*DIRECTIONS:* Given the listing that follows, report all lines in which the string "listed" occurs.
EXTRACTED RECORDS below:
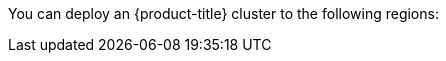 // Module included in the following assemblies:
//
// installing/installing_ibm_cloud/installing-ibm-cloud-account.adoc
// installing/installing_ibm_powervs/installing-ibm-cloud-account-power-vs.adoc

ifeval::["{context}" == "installing-ibm-cloud-account"]
:ibm-vpc:
endif::[]
ifeval::["{context}" == "installing-ibm-cloud-account-power-vs"]
:ibm-power-vs:
endif::[]

:_mod-docs-content-type: REFERENCE
ifdef::ibm-vpc[]
[id="installation-ibm-cloud-regions_{context}"]
= Supported {ibm-cloud-title} regions
endif::ibm-vpc[]
ifdef::ibm-power-vs[]
[id="installation-ibm-power-vs-regions_{context}"]
= Supported {ibm-power-server-title} regions and zones
endif::ibm-power-vs[]

You can deploy an {product-title} cluster to the following regions:

ifdef::ibm-vpc[]
//Not listed for openshift-install: br-sao, in-che, kr-seo

* `au-syd` (Sydney, Australia)
* `br-sao` (Sao Paulo, Brazil)
* `ca-tor` (Toronto, Canada)
* `eu-de` (Frankfurt, Germany)
* `eu-gb` (London, United Kingdom)
* `eu-es` (Madrid, Spain)
* `jp-osa` (Osaka, Japan)
* `jp-tok` (Tokyo, Japan)
* `us-east` (Washington DC, United States)
* `us-south` (Dallas, United States)

[NOTE]
====
Deploying your cluster in the `eu-es` (Madrid, Spain) region is not supported for {product-title} 4.14.6 and earlier versions.
====
endif::ibm-vpc[]
ifdef::ibm-power-vs[]

* `tor` (Toronto, Canada)
** `tor01`
* `dal` (Dallas, USA)
** `dal10`
** `dal12`
* `eu-de` (Frankfurt, Germany)
** `eu-de-1`
** `eu-de-2`
* `lon` (London, UK)
** `lon04`
* `mad` (Madrid, Spain)
** `mad02`
** `mad04`
* `osa` (Osaka, Japan)
** `osa21`
* `sao` (Sao Paulo, Brazil)
** `sao01`
** `sao04`
* `syd` (Sydney, Australia)
** `syd04`
** `syd05`
* `wdc` (Washington DC, USA)
** `wdc06`
** `wdc07`
* `us-east` (Washington DC, United States)
** `us-east`
* `us-south` (Dallas, United States)
** `us-south`

You might optionally specify the {ibm-cloud-name} region in which the installation program creates any VPC components.

[NOTE]
====
If you do not specify the region, the installation program selects the region closest to {ibm-power-server-title} zone you are deploying to.
====

{ibm-cloud-name} supports the following regions:

* `us-east`
* `us-south`
* `eu-de`
* `eu-es`
* `eu-gb`
* `jp-osa`
* `au-syd`
* `br-sao`
* `ca-tor`
* `jp-tok`
endif::ibm-power-vs[]

ifeval::["{context}" == "installing-ibm-cloud-account"]
:!ibm-vpc:
endif::[]
ifeval::["{context}" == "installing-ibm-cloud-account-power-vs"]
:!ibm-power-vs:
endif::[]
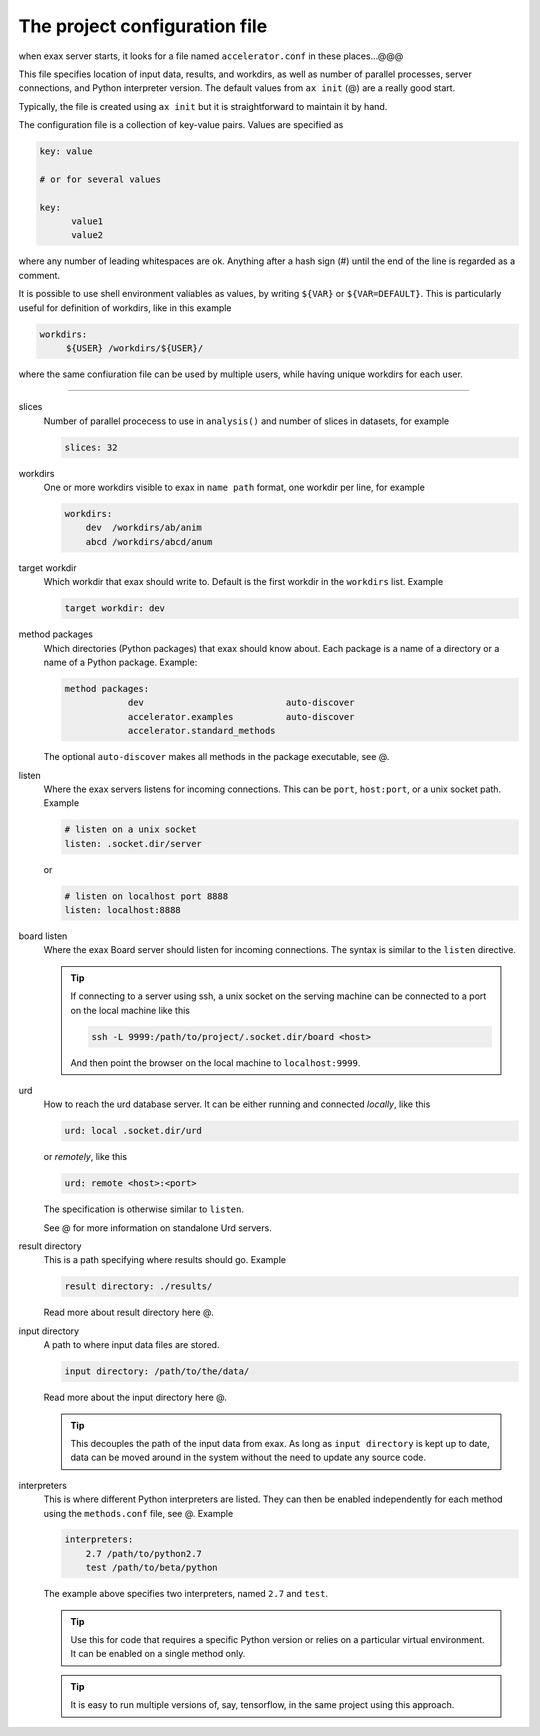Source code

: The project configuration file
==============================

when exax server starts, it looks for a file named  ``accelerator.conf`` in these places...@@@


This file specifies location of input data, results, and workdirs, as
well as number of parallel processes, server connections, and Python
interpreter version.  The default values from ``ax init`` (@) are a
really good start.

Typically, the file is created using ``ax init`` but it is
straightforward to maintain it by hand.

The configuration file is a collection of key-value pairs.
Values are specified as

.. code-block::

   key: value

   # or for several values

   key:
         value1
         value2

where any number of leading whitespaces are ok.  Anything after a hash
sign (#) until the end of the line is regarded as a comment.

It is possible to use shell environment valiables as values, by
writing ``${VAR}`` or ``${VAR=DEFAULT}``.  This is particularly useful
for definition of workdirs, like in this example

.. code-block::

   workdirs:
        ${USER} /workdirs/${USER}/

where the same confiuration file can be used by multiple users, while
having unique workdirs for each user.

-----

slices
   Number of parallel procecess to use in ``analysis()`` and number of
   slices in datasets, for example

   .. code-block::

       slices: 32

workdirs
   One or more workdirs visible to exax in ``name path`` format, one
   workdir per line, for example

   .. code-block::

        workdirs:
            dev  /workdirs/ab/anim
            abcd /workdirs/abcd/anum

target workdir
   Which workdir that exax should write to.  Default is the first
   workdir in the ``workdirs`` list.  Example

   .. code-block::

       target workdir: dev

method packages
   Which directories (Python packages) that exax should know about.
   Each package is a name of a directory or a name of a Python
   package.  Example:

   .. code-block::

       method packages:
                   dev                           auto-discover
                   accelerator.examples          auto-discover
                   accelerator.standard_methods

   The optional ``auto-discover`` makes all methods in the package
   executable, see @.


listen
   Where the exax servers listens for incoming connections.  This can
   be ``port``, ``host:port``, or a unix socket path.  Example

   .. code-block::

      # listen on a unix socket
      listen: .socket.dir/server

   or

   .. code-block::

      # listen on localhost port 8888
      listen: localhost:8888


board listen
   Where the exax Board server should listen for incoming connections.
   The syntax is similar to the ``listen`` directive.

   .. tip::

      If connecting to a server using ssh, a unix socket on the
      serving machine can be connected to a port on the local machine
      like this

      .. code-block:: sh

         ssh -L 9999:/path/to/project/.socket.dir/board <host>

      And then point the browser on the local machine to ``localhost:9999``.

urd
   How to reach the urd database server.  It can be either running
   and connected *locally*, like this

   .. code-block::

      urd: local .socket.dir/urd

   or *remotely*, like this

   .. code-block::

      urd: remote <host>:<port>

   The specification is otherwise similar to ``listen``.

   See @ for more information on standalone Urd servers.


result directory
   This is a path specifying where results should go.  Example

   .. code-block::

      result directory: ./results/

   Read more about result directory here @.


input directory
   A path to where input data files are stored.

   .. code-block::

      input directory: /path/to/the/data/

   Read more about the input directory here @.

   .. tip:: This decouples the path of the input data from exax.  As
            long as ``input directory`` is kept up to date, data can
            be moved around in the system without the need to update
            any source code.


interpreters
   This is where different Python interpreters are listed.  They can
   then be enabled independently for each method using the
   ``methods.conf`` file, see @.  Example

   .. code-block::

      interpreters:
          2.7 /path/to/python2.7
          test /path/to/beta/python

   The example above specifies two interpreters, named ``2.7`` and ``test``.

   .. tip:: Use this for code that requires a specific Python version
            or relies on a particular virtual environment.  It can be
            enabled on a single method only.

   .. tip:: It is easy to run multiple versions of, say, tensorflow,
            in the same project using this approach.
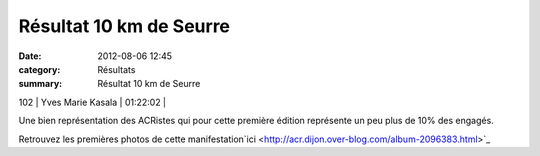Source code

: Résultat 10 km de Seurre
========================

:date: 2012-08-06 12:45
:category: Résultats
:summary: Résultat 10 km de Seurre

102     | Yves Marie Kasala            | 01:22:02     |


Une bien représentation des ACRistes qui pour cette première édition représente un peu plus de 10% des engagés.


Retrouvez les premières photos de cette manifestation`ici <http://acr.dijon.over-blog.com/album-2096383.html>`_
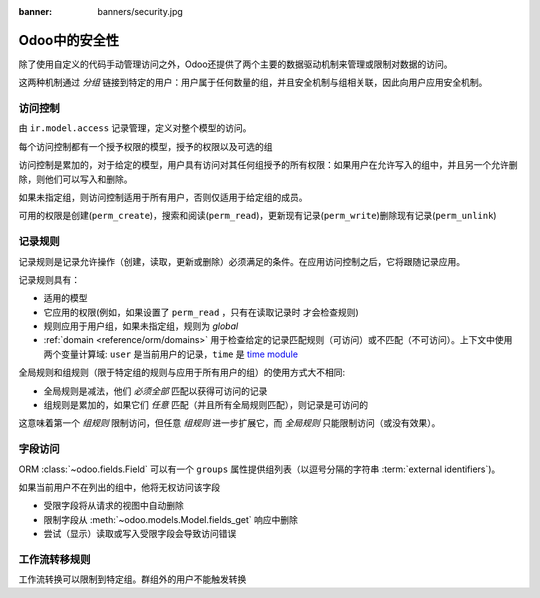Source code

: :banner: banners/security.jpg

.. _reference/security:

================
Odoo中的安全性
================

除了使用自定义的代码手动管理访问之外，Odoo还提供了两个主要的数据驱动机制来管理或限制对数据的访问。

这两种机制通过 *分组* 链接到特定的用户：用户属于任何数量的组，并且安全机制与组相关联，因此向用户应用安全机制。

.. _reference/security/acl:

访问控制
==============

由 ``ir.model.access`` 记录管理，定义对整个模型的访问。

每个访问控制都有一个授予权限的模型，授予的权限以及可选的组

访问控制是累加的，对于给定的模型，用户具有访问对其任何组授予的所有权限：如果用户在允许写入的组中，并且另一个允许删除，则他们可以写入和删除。

如果未指定组，则访问控制适用于所有用户，否则仅适用于给定组的成员。

可用的权限是创建(``perm_create``)，搜索和阅读(``perm_read``)，更新现有记录(``perm_write``)删除现有记录(``perm_unlink``)

.. _reference/security/rules:

记录规则
============

记录规则是记录允许操作（创建，读取，更新或删除）必须满足的条件。在应用访问控制之后，它将跟随记录应用。

记录规则具有：

* 适用的模型
* 它应用的权限(例如，如果设置了 ``perm_read`` ，只有在读取记录时 才会检查规则)
* 规则应用于用户组，如果未指定组，规则为 *global*
*  :ref:`domain <reference/orm/domains>` 用于检查给定的记录匹配规则（可访问）或不匹配（不可访问）。上下文中使用两个变量计算域: ``user`` 是当前用户的记录，``time`` 是 `time module`_

全局规则和组规则（限于特定组的规则与应用于所有用户的组）的使用方式大不相同:

* 全局规则是减法，他们 *必须全部* 匹配以获得可访问的记录
* 组规则是累加的，如果它们 *任意* 匹配（并且所有全局规则匹配），则记录是可访问的

这意味着第一个 *组规则* 限制访问，但任意 *组规则* 进一步扩展它，而 *全局规则* 只能限制访问（或没有效果）。

.. 警告:: 记录规则不适用于管理员用户，
    :class: aphorism

    尽管访问规则

.. _reference/security/fields:

字段访问
============

.. versionadded:: 7.0

ORM :class:`~odoo.fields.Field` 可以有一个 ``groups`` 属性提供组列表（以逗号分隔的字符串 :term:`external identifiers`)。

如果当前用户不在列出的组中，他将无权访问该字段

* 受限字段将从请求的视图中自动删除
* 限制字段从 :meth:`~odoo.models.Model.fields_get` 响应中删除
* 尝试（显示）读取或写入受限字段会导致访问错误

.. todo::

    field access groups apply to administrator in fields_get but not in
    read/write...

工作流转移规则
=========================

工作流转换可以限制到特定组。群组外的用户不能触发转换

.. _foo: http://google.com
.. _time module: https://docs.python.org/2/library/time.html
End of EXTRACTED RECORDS.
*EXERCISE RESULT:*
//Not listed for openshift-install: br-sao, in-che, kr-seo
   This is where different Python interpreters are listed.  They can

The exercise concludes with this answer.